MARTIN: But why do you say, then, the world is not much different, then? Because, as you've noted, that all these things have occurred, that in many countries now, throughout - because of the Arab Spring, people are expressing themselves in ways that they had not done, or been able to do heretofore. So why do you still say that the death of Osama bin Laden hasn't made much difference?

KHOURI: Because there's still a small group of lunatic fringe terrorists who are out there, and some of them will now come back and say, look, we told you so. They'd say look at Bahrain and look at Syria. They say, you know, trying to make a democratic uprising isn't going to achieve anything. They're going to say, look at Egypt. The unemployment rate is higher than it was a year and a half ago. There's more poor people today than there were two years ago.

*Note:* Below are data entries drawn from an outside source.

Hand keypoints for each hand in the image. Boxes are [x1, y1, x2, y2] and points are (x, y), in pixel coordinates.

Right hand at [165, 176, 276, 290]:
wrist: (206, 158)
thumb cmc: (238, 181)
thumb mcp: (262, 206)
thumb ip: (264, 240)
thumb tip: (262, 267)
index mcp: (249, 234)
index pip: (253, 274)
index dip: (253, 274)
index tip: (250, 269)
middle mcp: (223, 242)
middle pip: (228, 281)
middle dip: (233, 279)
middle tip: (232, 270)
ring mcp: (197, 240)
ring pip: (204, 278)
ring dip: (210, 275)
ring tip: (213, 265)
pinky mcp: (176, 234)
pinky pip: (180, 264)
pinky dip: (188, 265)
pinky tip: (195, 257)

So some of these people will actually try to use the Arab uprisings as a way to convince others that the bin Laden way is right. The reality is that the overwhelming majority of people in the Arab world reject that.

MARTIN: And, before we let you go, you know, you're saying that there's a view among al-Qaida sympathizers that only kind of total war against the West is the way to address this issue. You know, there's a similar view in the West - particularly, I think, in the United States - that suggests that the reason that al-Qaida has not yet been stamped out is that, despite the fact that there's been a decade of war, you know, in the region, starting in Afghanistan that there has not yet been a total commitment to wiping out al-Qaida.

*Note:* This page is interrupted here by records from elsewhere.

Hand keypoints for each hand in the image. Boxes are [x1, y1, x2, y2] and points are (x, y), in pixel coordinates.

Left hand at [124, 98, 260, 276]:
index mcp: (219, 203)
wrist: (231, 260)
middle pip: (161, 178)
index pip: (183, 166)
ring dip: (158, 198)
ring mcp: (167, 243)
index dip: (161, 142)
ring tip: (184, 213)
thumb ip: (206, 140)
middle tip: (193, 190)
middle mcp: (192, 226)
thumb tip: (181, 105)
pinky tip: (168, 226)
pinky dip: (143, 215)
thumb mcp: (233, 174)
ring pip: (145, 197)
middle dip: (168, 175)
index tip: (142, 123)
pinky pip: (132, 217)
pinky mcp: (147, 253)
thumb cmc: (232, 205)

And I wonder if you've - do you find that view at all credible?

KHOURI: Well, I understand that view, and I agree that you have to have an all-out effort to use every available legitimate means - including warfare and legal action and arresting people - to catch these guys and put them on trial or put them in jail if they're found guilty, because they're criminals. They're terrorists.

But there's no way that, you know, sending a 200,000 person army from the United States to Afghanistan is going to do that. You have to keep in mind: How did bin Laden-ism start in the first place? It was the long-term presence of American military in Saudi Arabia after the first Gulf War in 1991, '92. So foreign military action against al-Qaida only brings on more and more al-Qaida sympathizers, rather than defeats it.

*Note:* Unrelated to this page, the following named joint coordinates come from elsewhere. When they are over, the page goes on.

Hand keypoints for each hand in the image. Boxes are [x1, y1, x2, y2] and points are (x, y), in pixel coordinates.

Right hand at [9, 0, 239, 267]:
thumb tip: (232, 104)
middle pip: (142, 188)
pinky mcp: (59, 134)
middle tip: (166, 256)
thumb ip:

It's very hard to stop that kind of activity, and it cannot be stopped by foreign armies. It can only be stopped most effectively by the intelligence and police and judicial activities of the governments where those people operate.

But I think there's an understanding around the Arab world, in particular, that the overwhelming majority of people want to redress their wrongs and fix up their societies through more democratic and more accountable and participatory and pluralistic government systems, more democracy and a great deal of social equity, which - social justice is the great underlying cry at the Arab uprisings that is often not sufficiently heard in the West. The demand for social justice is as strong as the demand for ending subjugation and the corrupt and (unintelligible) regimes. So that's really the root to a more decent life, and ultimately, to end terrorism.

MARTIN: Rami Khouri is the director of the Issam Fares Institute for Public Policy and International Affairs at the American University of Beirut. He's also an internationally syndicated columnist, and he was kind enough to join us from Beirut.

Rami Khouri, thank you so much for speaking with us once again.